■ **Goal 1**
Answer these questions about the boggle grid passage:
(a) What size was the random grid?
(b) What letter was used in place of Qu in the dice simulation?
(c) How many solutions were found in total?

■ **Excerpted passage**
<<<<

The number of available words in grid explodes if you do not put lower limit of length like grid width -1 for minimum word length. That does not make sense for very big grids. I did one my random (boggle dice simulation with normal Q instead of Qu) grid of 25 x 25, and added paging of results to output routine (some first pages of answers):

Give your boggle,
    dimension number for random square,
    two letter dictionary code
    or q to quit:

      25
Dimension 25

  0:  W R H L U A Y O E I Z P M B T L R L V O U T I E V
 25:  L P T V O A U G I E Y Q L E N S A S I M J P G A O
 50:  A E R T A V F E J E L H H A A O Y W N W E R H I E
 75:  A T N T N V H E W L S I E L N E L E Q R T T O P E
100:  A H S E U A H O A L W E X T F L O Z A T A L P R T
125:  K S D F W Y B B E E G O S A S O T G A R D W C G N
150:  E U P N L U G W W H A S S B A Q O V A E I H B Q P
175:  Y R L P A A S E I R W N E S O T H T G T Y E A L L
200:  P P U C I Y O T U Y S I G E S O I R S U E T F V O
225:  U R X N H L P L N V A U H I H E E A N H O S A R T
250:  X N T N A T A W O Y M U E B X Y B F L E D T O R S
275:  U T E N L Y Y I J J E F E I A J F T D T D B S E A
300:  H O W H S I N I O A H W U E D N W E S E R A E H R
325:  O M O A N I T L F E H E V U T O M O T R U T Z N R
350:  P O C A I G U A M O S L P S S T L I T Y J O R I Q
375:  T E L U P R U A Y E S E T I I P Y W S U Z Y I C S
400:  N O H D E I H P R E T P A S R L N U E I U R T I V
425:  U R H R N E O I D O O E O I O T E I R S U H W E Y
450:  I I I S E H R E K V D U G B A D N O S I E T N F E
475:  V F L E M S B A W N X B A Q S I T K T M V E V L E
500:  U R E Y D I O S X O S N B L S T L U E U N N I R A
525:  D Q F R E K P H E S H N W N T E N G P W H W S T C
550:  H P O N Y S R O N T H E S D K G B A C I D E O B D
575:  D W I N C T I R T U H T I E Z A W O F Z I X T Q I
600:  M Y O W E D H I M J E T A Z I A H L I I O D D H T

223997 candidates  found in 130749.979 ms of which final check took 128220.994 ms
Total 8777 solutions.

>>>>

■ **Goal 2**
Rewrite the records from their start through the line containing "[0, 0, 499, 333]", changing "keys" to "buttons" and leaving all else as is. Leave the pictures out.

[Rows from a question set]

<<<<

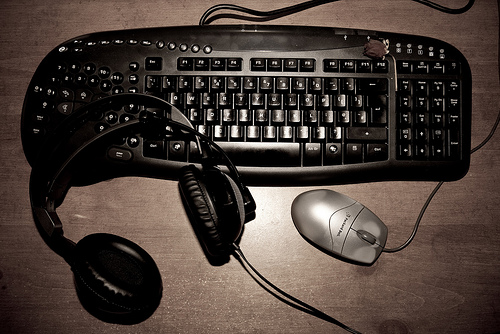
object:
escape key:
[144, 55, 163, 71]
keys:
[334, 92, 350, 110]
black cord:
[197, 1, 477, 28]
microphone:
[136, 109, 170, 128]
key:
[238, 108, 249, 123]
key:
[219, 107, 236, 123]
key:
[203, 107, 219, 122]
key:
[214, 93, 231, 105]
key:
[201, 91, 215, 106]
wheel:
[360, 233, 375, 243]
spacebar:
[206, 140, 300, 167]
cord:
[380, 116, 499, 255]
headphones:
[26, 91, 256, 326]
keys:
[185, 108, 204, 121]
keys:
[225, 124, 242, 140]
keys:
[243, 123, 262, 140]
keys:
[318, 93, 334, 108]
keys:
[298, 92, 316, 104]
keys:
[360, 139, 388, 165]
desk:
[0, 0, 499, 333]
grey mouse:
[290, 187, 389, 267]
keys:
[335, 109, 352, 126]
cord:
[228, 243, 355, 333]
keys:
[164, 92, 181, 107]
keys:
[443, 127, 465, 160]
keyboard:
[19, 22, 474, 187]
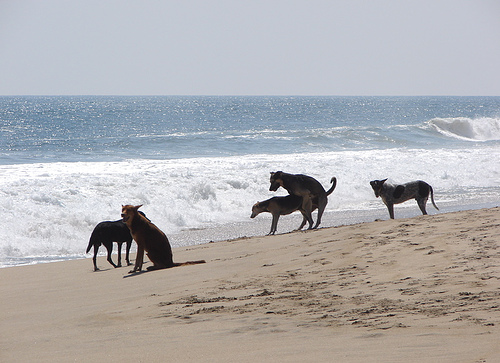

>>>>

■ **Correct answer 1**
(a) 25 x 25
(b) A normal Q
(c) 8777

■ **Correct answer 2**
object:
escape key:
[144, 55, 163, 71]
buttons:
[334, 92, 350, 110]
black cord:
[197, 1, 477, 28]
microphone:
[136, 109, 170, 128]
key:
[238, 108, 249, 123]
key:
[219, 107, 236, 123]
key:
[203, 107, 219, 122]
key:
[214, 93, 231, 105]
key:
[201, 91, 215, 106]
wheel:
[360, 233, 375, 243]
spacebar:
[206, 140, 300, 167]
cord:
[380, 116, 499, 255]
headphones:
[26, 91, 256, 326]
buttons:
[185, 108, 204, 121]
buttons:
[225, 124, 242, 140]
buttons:
[243, 123, 262, 140]
buttons:
[318, 93, 334, 108]
buttons:
[298, 92, 316, 104]
buttons:
[360, 139, 388, 165]
desk:
[0, 0, 499, 333]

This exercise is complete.